The house where the action takes place is in the neighborhood Versalles in Buenos Aires, on Echenagucía St. It was restored and declared Cultural Heritage of the city of Buenos Aires.

== Reception ==
Waiting for the Hearse was initially not well received by critics upon its release, and it was a moderate success at the box office. It later became a cult classic in Argentine cinema, and - since the first decades after its release - it has been considered as bitter satire of Argentine idiosyncrasy, the reality of the late '70s and early 80's and the disregard for senior people, as well as the state of the post-dictatorship society.

The script won the Argentores Award (the award of the Argentine Authors' Union) and the Argentine Film Critics Association award for Best Adapted Screenplay.

== Legacy ==
As a cult classic, every year the film draws high audience numbers when it is broadcast on TV, generally on Sundays, since the story takes place on a Sunday. The dialogues have spawned catchphrases and expressions that have since been incorporated to the everyday language of both Argentina and Uruguay.

Celebrating two decades from its opening, in 2005 the film's DVD was launched with behind-the-scenes and deleted footage, plus an interview with Doria.

The character of "Mamá Cora" was later played by Antonio Gasalla in many other TV shows, including his own.

=== Sequel ===
The sequel, Waiting for the Hearse 2, was filmed in 2008 with a script that was written by Jacobo Langsner in 1986. The film was later released in 2009. It received very negative reviews and did poorly at the box office. The role of Jorge was taken by Roberto Carnaghi, due to Julio de Grazia's death in 1989.

== Remakes and adaptations ==
Among the different international adaptations, there is a Portuguese TV movie titled Querida mãe ("Beloved mom"), based on the movie.

An homonymous play was premiered in Madrid, with Spanish actors speaking with a rioplatense accent.

A Brazilian remake by Fox Filmes do Brasil and Globo Filmes was released in 2008, starring Ary Fontoura and titled A guerra dos Rocha (The war of the Rochas).

**Extracted records**:

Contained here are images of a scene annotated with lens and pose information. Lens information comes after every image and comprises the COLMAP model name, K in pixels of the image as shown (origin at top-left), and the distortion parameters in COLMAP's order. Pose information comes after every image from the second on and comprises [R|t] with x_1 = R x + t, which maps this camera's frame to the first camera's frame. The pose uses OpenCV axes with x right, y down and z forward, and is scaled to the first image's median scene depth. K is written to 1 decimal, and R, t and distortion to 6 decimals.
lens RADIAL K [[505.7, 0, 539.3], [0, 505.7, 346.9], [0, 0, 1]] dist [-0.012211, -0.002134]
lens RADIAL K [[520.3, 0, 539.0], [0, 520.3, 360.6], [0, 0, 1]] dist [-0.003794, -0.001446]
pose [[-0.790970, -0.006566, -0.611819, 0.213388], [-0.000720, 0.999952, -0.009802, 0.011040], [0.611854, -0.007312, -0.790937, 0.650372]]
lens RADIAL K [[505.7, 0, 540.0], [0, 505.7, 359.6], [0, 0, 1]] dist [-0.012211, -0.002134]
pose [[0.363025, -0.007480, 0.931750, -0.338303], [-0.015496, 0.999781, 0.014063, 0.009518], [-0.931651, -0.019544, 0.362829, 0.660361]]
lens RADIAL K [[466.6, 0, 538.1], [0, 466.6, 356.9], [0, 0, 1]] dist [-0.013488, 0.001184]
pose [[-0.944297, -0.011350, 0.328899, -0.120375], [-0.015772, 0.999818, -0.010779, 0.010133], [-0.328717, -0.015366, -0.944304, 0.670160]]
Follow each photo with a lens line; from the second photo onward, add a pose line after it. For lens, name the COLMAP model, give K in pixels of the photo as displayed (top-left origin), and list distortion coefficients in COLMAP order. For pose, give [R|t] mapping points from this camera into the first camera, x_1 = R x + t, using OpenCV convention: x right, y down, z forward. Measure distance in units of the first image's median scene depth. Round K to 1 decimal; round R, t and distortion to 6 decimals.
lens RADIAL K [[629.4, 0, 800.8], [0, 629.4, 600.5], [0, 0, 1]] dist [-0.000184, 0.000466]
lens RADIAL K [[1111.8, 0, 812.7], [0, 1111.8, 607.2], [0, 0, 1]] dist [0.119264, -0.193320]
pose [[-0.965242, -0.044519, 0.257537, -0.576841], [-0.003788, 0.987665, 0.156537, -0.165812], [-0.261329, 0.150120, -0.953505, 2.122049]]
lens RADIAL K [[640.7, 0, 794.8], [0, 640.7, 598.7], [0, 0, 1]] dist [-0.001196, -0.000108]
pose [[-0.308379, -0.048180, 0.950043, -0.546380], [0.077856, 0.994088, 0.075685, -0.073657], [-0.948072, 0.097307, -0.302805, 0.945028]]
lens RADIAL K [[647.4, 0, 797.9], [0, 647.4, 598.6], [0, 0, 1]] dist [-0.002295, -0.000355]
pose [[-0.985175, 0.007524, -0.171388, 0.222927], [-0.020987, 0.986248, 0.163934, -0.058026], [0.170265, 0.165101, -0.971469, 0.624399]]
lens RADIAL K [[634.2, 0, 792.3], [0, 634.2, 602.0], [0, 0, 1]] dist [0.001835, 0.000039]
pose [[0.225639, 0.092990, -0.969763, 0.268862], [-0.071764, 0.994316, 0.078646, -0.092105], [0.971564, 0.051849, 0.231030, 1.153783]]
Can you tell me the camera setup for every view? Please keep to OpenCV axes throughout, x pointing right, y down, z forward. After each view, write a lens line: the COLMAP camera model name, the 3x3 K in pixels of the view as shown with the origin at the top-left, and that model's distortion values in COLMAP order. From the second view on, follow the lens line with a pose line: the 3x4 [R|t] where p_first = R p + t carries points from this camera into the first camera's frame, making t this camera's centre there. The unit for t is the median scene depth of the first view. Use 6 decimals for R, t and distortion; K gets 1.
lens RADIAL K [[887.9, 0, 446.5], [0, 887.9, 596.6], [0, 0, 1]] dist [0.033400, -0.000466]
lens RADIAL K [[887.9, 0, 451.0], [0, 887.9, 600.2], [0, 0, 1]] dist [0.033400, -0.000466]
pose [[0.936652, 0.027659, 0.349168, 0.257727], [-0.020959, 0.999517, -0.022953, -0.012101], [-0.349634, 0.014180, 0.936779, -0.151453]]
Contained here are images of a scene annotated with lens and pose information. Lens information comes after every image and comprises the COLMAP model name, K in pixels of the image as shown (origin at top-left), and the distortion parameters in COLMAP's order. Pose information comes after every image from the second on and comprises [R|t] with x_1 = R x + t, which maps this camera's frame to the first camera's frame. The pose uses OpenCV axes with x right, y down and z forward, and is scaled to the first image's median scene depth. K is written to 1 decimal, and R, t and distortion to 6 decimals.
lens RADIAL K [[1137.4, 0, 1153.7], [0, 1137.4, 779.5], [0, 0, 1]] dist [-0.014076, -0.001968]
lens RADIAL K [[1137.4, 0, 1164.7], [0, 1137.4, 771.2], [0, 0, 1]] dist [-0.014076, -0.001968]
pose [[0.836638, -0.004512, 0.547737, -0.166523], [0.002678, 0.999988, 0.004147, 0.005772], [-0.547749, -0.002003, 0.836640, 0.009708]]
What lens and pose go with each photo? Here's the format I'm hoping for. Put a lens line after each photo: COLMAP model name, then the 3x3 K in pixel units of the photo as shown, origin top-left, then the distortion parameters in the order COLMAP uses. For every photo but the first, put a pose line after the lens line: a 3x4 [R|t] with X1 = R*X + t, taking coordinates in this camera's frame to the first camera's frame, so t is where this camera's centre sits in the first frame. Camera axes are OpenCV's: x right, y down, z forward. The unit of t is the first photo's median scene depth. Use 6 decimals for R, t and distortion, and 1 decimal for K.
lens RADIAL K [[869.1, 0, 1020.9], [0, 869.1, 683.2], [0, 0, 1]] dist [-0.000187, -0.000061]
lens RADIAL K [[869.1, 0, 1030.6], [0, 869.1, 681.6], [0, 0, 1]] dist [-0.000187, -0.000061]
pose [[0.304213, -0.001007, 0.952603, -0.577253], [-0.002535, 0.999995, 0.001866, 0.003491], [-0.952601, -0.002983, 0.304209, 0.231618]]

**What to do**:
1. Which distinct four-digit years appear in the passage about Waiting for the Hearse? List each once, in order of first appearance.
2. Print the passage about Waiting for the Hearse from "Celebrating two decades" to "a rioplatense accent.".
You won't need the records.

**Task solutions**:
1. 2005, 2008, 1986, 2009, 1989

2.
Celebrating two decades from its opening, in 2005 the film's DVD was launched with behind-the-scenes and deleted footage, plus an interview with Doria.

The character of "Mamá Cora" was later played by Antonio Gasalla in many other TV shows, including his own.

=== Sequel ===
The sequel, Waiting for the Hearse 2, was filmed in 2008 with a script that was written by Jacobo Langsner in 1986. The film was later released in 2009. It received very negative reviews and did poorly at the box office. The role of Jorge was taken by Roberto Carnaghi, due to Julio de Grazia's death in 1989.

== Remakes and adaptations ==
Among the different international adaptations, there is a Portuguese TV movie titled Querida mãe ("Beloved mom"), based on the movie.

An homonymous play was premiered in Madrid, with Spanish actors speaking with a rioplatense accent.